Improved microgrid resiliency through distributionally robust optimization under a policy-mode framework

TL;DR

This paper introduces a policy-mode framework combined with distributionally robust optimization to enhance microgrid resilience against unpredictable cyber-physical threats, effectively handling sparse historical data and diverse event types.

Contribution

It proposes a novel policy-mode framework integrated with DRO to improve microgrid resilience under uncertain and sparse data conditions.

Findings

Enhanced microgrid resilience demonstrated on IEEE 123-node feeder

Framework effectively manages data sparsity and event unpredictability

Improved operational robustness under cyber-physical threats

Abstract

Critical energy infrastructure are constantly understress due to the ever increasing disruptions caused by wildfires, hurricanes, other weather related extreme events and cyber-attacks. Hence it becomes important to make critical infrastructure resilient to threats from such cyber-physical events.

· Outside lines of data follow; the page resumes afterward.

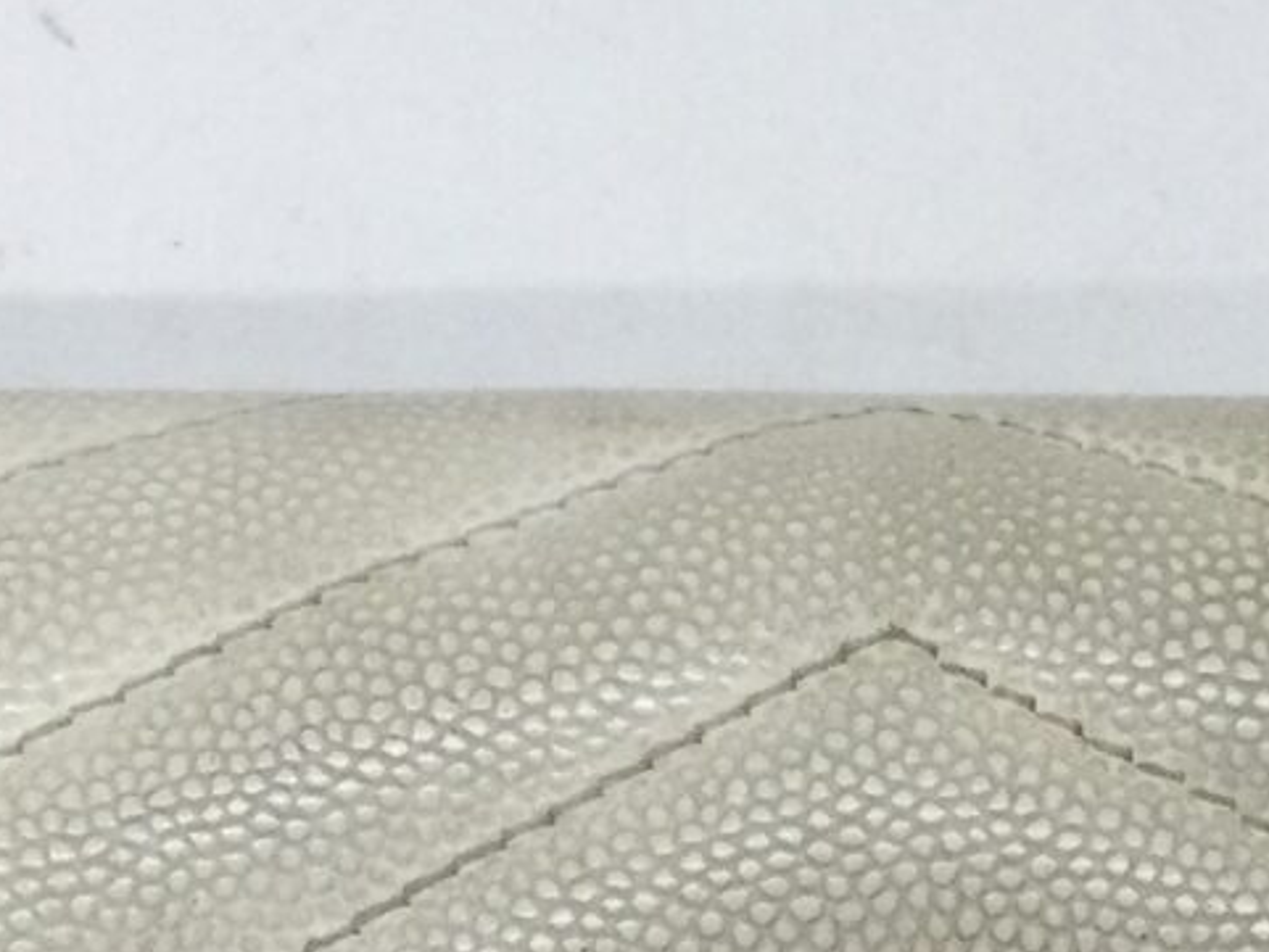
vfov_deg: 10.9
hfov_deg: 14.9
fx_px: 4840
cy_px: 1363
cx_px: 871
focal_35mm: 132
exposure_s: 1/30
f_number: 2.4
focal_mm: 3.3
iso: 25
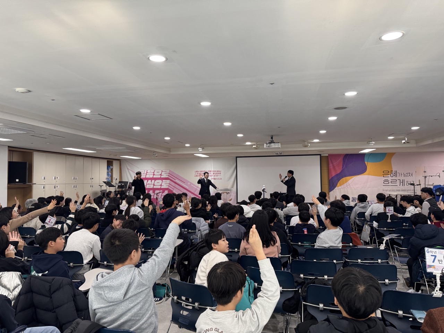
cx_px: 222
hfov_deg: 71.6
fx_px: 308
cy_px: 166
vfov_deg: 56.8
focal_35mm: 24
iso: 160
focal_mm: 6.76
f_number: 1.78
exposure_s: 1/120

Such events are however hard to predict and numerous in nature and type, making it infeasible to become resilient to all possible cyber-physical event as such an approach would make the system operation overly conservative. Furthermore, distributions of such events are hard to predict and historical data available on such events is sparse. To deal with these issues, we present a policy-mode framework that enumerates and predicts the probability of various cyber-physical events on top of a distributionally robust optimization (DRO) that is robust to the sparsity of the available historical data. The proposed algorithm is illustrated on an islanded microgrid example: a modified IEEE 123-node feeder with distributed energy resources (DERs) and energy storage.